Any Snakemake workflow using the SLURM executor with multiple parallel jobs can trigger this. I encountered it once after invoking Snakemake version 9 about 70 times, each releasing up to 10 parallel SLURM jobs at a time. Low probability per invocation, but distributed execution on shared filesystems is a core Snakemake use case, so this will affect users at scale.

The race window is wider on networked/shared filesystems where client-side metadata caching means os.path.exists() can return a stale True after another process has already deleted the file.

A minimal workflow that can trigger it:

# Snakefile
rule all:
    input: expand("output/{sample}.txt", sample=range(20))

rule process:
    output: "output/{sample}.txt"
    shell: "echo {wildcards.sample} > {output}"
snakemake --executor slurm --jobs 20 --default-resources slurm_account=myaccount slurm_partition=normal

Because the race depends on multiple workers calling drop_iocache() in a narrow overlapping window, reproduction is not guaranteed on any single run.
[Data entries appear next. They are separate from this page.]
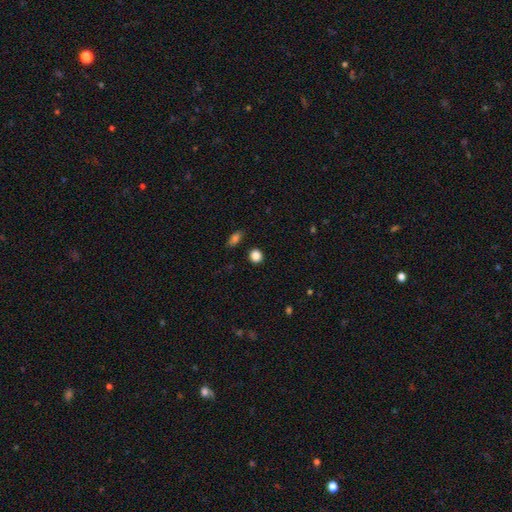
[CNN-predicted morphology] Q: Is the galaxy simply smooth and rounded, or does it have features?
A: smooth — 85%.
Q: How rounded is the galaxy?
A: round — 87%.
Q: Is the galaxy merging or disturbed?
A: none — 89%.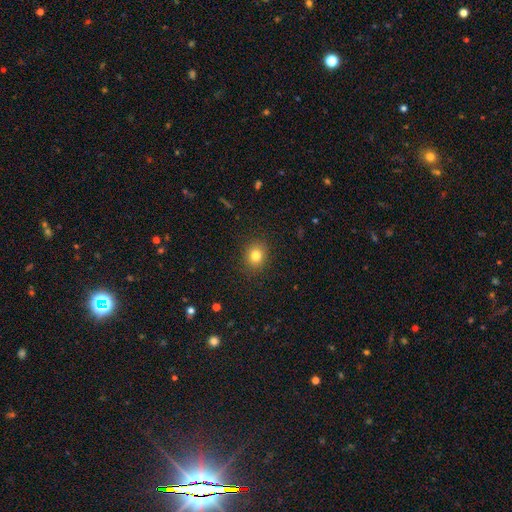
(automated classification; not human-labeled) This is clearly a smooth galaxy (80%). How rounded: likely round (68%). Merging: clearly none (89%).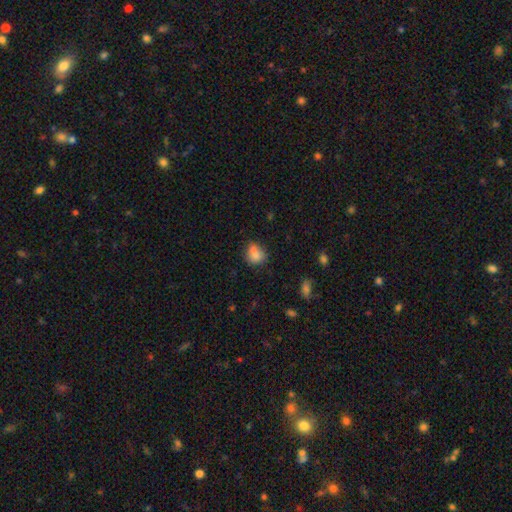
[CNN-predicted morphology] This is clearly a smooth galaxy (80%). How rounded: possibly round (57%). Merging: possibly none (48%).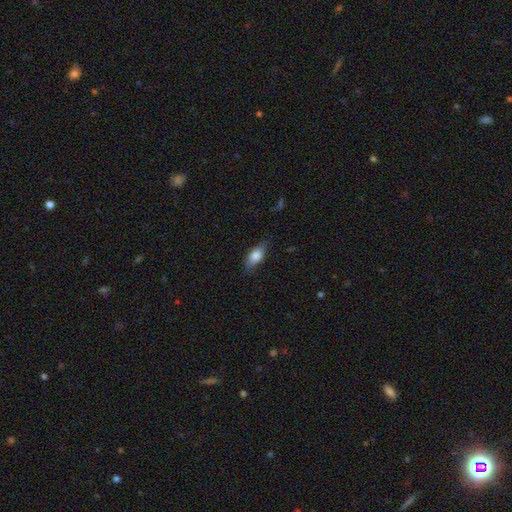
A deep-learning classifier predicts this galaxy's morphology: smooth 75%, featured or disk 18%, star or artifact 7%. Down the decision tree: how rounded — in between (80%); merging — none (78%).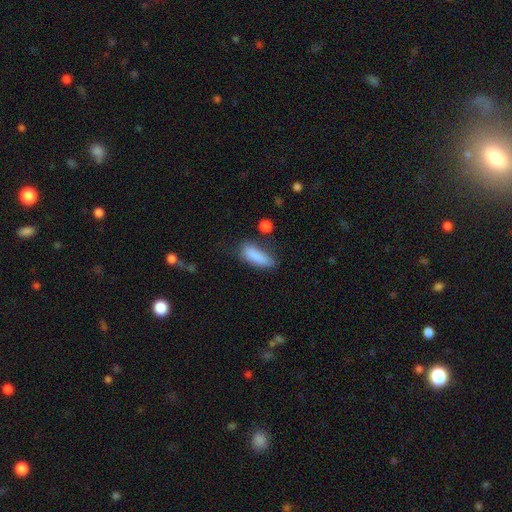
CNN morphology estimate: This appears to be a smooth galaxy with no disk features (86%) that is in between round and cigar-shaped (61%). Merging: none (58%).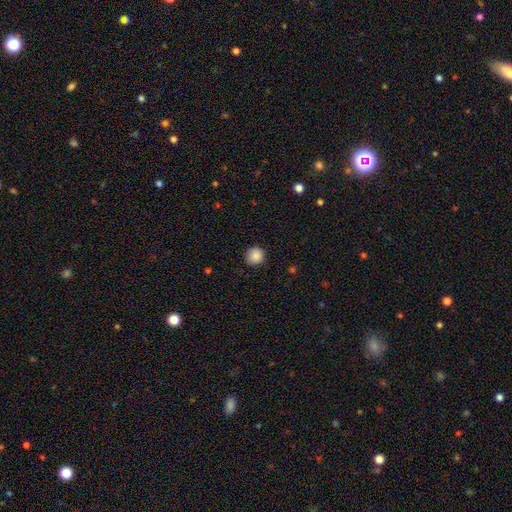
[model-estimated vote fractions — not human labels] A smooth galaxy with no disk features (88%) that is round (90%). Merging: none (85%).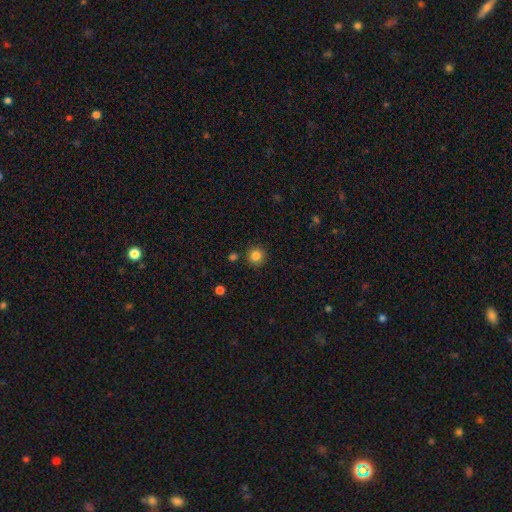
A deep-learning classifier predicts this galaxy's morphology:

But the code path is deterministic -- every SLURM worker hits drop_iocache() during DAG init -- so it will surface eventually in any environment running enough parallel jobs.

Full traceback from real failure

Building DAG of jobs...
Traceback (most recent call last):

  File ".../snakemake/cli.py", line 2194, in args_to_api
    dag_api.execute_workflow(

  File ".../snakemake/api.py", line 646, in execute_workflow
    workflow.execute(

  File ".../snakemake/workflow.py", line 1304, in execute
    self._build_dag()

  File ".../snakemake/workflow.py", line 1247, in _build_dag
    self.async_run(self.dag.init())

  File ".../snakemake/workflow.py", line 267, in async_run
    return runner.run(coro)

  File ".../asyncio/runners.py", line 118, in run
    return self._loop.run_until_complete(task)
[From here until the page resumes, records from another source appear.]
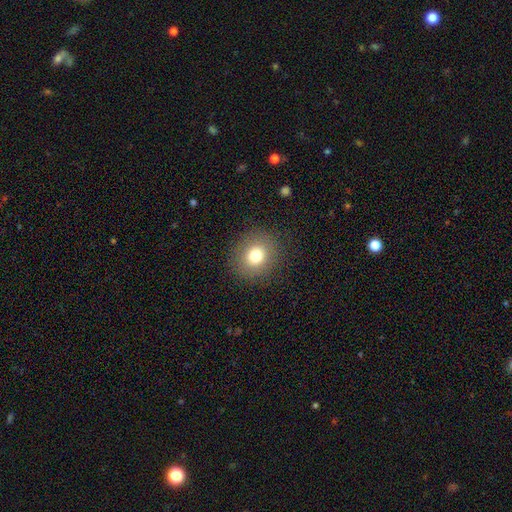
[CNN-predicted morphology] type=smooth (77%); roundness=round (83%); merging=none (88%).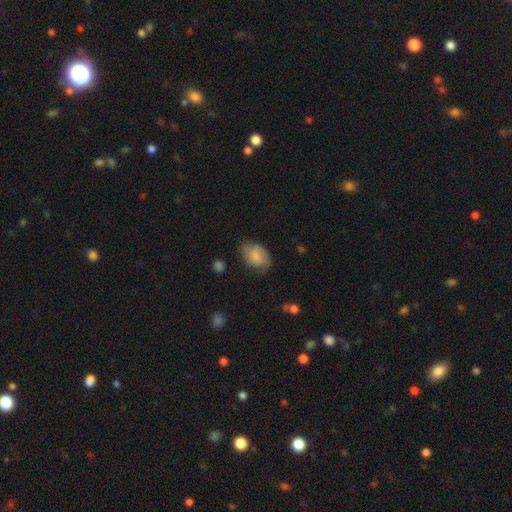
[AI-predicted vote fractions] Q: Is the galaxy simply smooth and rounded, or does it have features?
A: smooth — 70%.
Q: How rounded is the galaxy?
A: in between — 84%.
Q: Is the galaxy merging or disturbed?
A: none — 64%.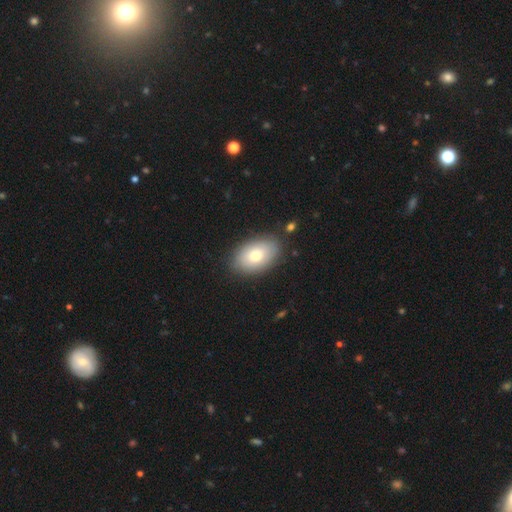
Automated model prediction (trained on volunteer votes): Overall: smooth (70%). How rounded: in between (88%). Merging: none (85%).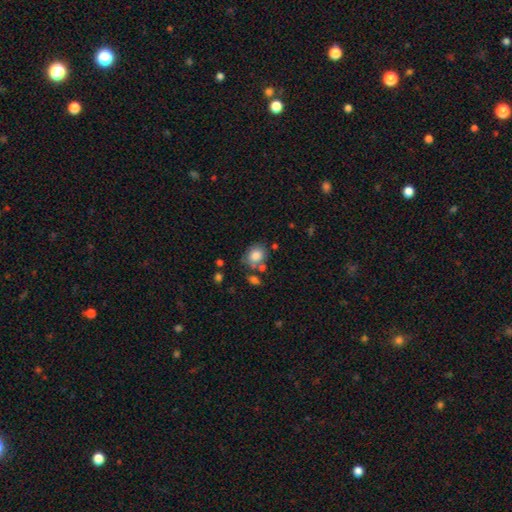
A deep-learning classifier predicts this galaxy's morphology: smooth_or_featured: smooth (p=0.82) [alt: featured or disk p=0.09]
how_rounded: round (p=0.59) [alt: in between p=0.40]
merging: none (p=0.59) [alt: minor disturbance p=0.18]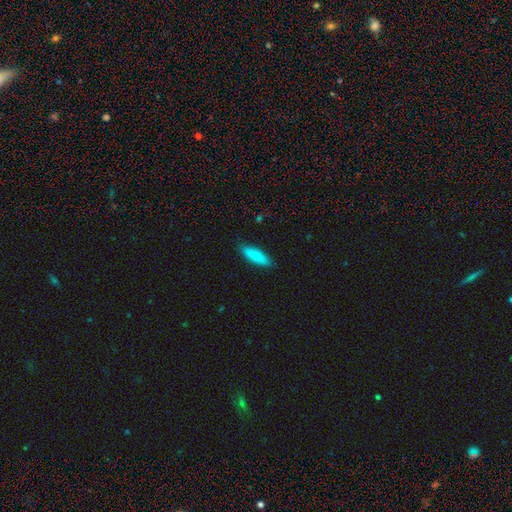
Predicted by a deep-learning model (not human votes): This appears to be a smooth galaxy with no disk features (81%) that is cigar-shaped (57%). Merging: none (86%).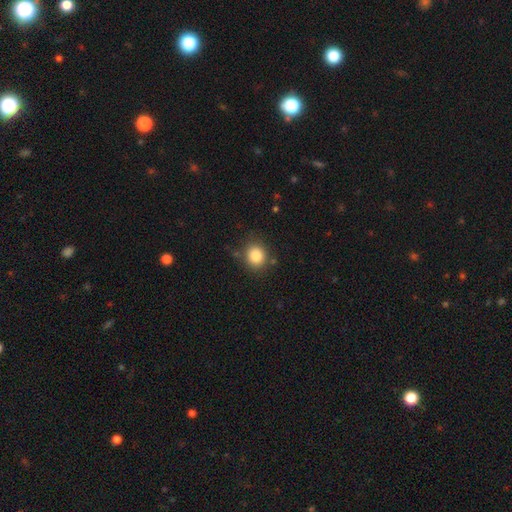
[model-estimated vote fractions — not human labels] A smooth galaxy with no disk features (84%) that is round (80%). Merging: none (82%).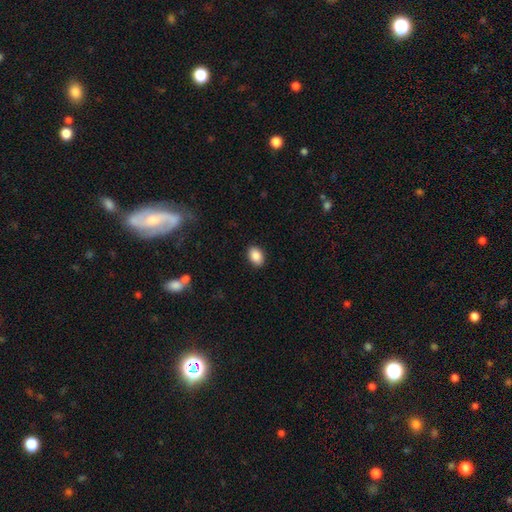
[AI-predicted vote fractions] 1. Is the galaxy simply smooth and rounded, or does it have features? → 89% smooth, 8% star or artifact, 4% featured or disk.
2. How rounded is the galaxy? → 84% in between, 15% round, 1% cigar-shaped.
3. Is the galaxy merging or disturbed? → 90% none, 7% minor disturbance, 2% major disturbance, 1% merger.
  File ".../asyncio/base_events.py", line 650, in run_until_complete
    return future.result()

  File ".../snakemake/dag.py", line 282, in init
    self.workflow.persistence.drop_iocache()
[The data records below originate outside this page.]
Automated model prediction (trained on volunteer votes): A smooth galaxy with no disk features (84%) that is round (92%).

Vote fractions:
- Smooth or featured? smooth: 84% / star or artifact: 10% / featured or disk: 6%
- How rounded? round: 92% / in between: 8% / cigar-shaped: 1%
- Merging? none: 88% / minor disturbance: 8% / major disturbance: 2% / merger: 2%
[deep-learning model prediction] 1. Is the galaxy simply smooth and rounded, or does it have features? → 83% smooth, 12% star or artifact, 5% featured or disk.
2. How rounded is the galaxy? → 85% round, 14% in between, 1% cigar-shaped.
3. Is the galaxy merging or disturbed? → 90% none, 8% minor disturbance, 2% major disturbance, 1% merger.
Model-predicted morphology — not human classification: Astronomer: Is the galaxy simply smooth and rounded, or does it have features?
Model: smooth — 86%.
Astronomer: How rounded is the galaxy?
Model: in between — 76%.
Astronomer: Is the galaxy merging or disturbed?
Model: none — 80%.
  File ".../snakemake/persistence.py", line 834, in drop_iocache
    os.remove(filepath)

FileNotFoundError: [Errno 2] No such file or directory: '.../.snakemake/iocache/latest.pkl'

Supporting evidence this is a race, not a real failure

  • 10 SLURM worker jobs were submitted within a 33-second window (10:43:08 -- 10:43:41). 9 of 10 completed successfully. Only 1 crashed.
  • The crash occurs during DAG initialization (dag.py:282), before the rule's shell command runs. The actual awk/bgzip/tabix command was never executed on the failed worker.
  • The traceback points to library code (snakemake/persistence/__init__.py), not to any user workflow script.
  • The shared filesystem is NFS-mounted, which uses client-side metadata caching. This widens the TOCTOU window: a worker's os.path.exists() can return True from a cached stat even after another worker has already called os.remove() on the metadata server.

Suggested fix

Replace the check-then-remove with an unconditional remove that suppresses FileNotFoundError:

def drop_iocache(self) -> None:
    try:
        os.remove(self._iocache_filename)
    except FileNotFoundError:
        pass

Or equivalently with pathlib:

def drop_iocache(self) -> None:
    Path(self._iocache_filename).unlink(missing_ok=True)

Both are atomic with respect to this race: they succeed regardless of whether another process already deleted the file.

Note: the same TOCTOU pattern exists in load_iocache() (lines 825-829), where os.path.exists() is followed by open(). If the file is deleted between check and open, this would raise FileNotFoundError as well. A similar guard may be warranted there.

Environment

  • Snakemake: 9.16.3 (latest at time of failure; current main branch has identical code)
  • Executor: snakemake-executor-plugin-slurm
  • Python: 3.11
  • OS: RHEL 7 (Linux 3.10.0)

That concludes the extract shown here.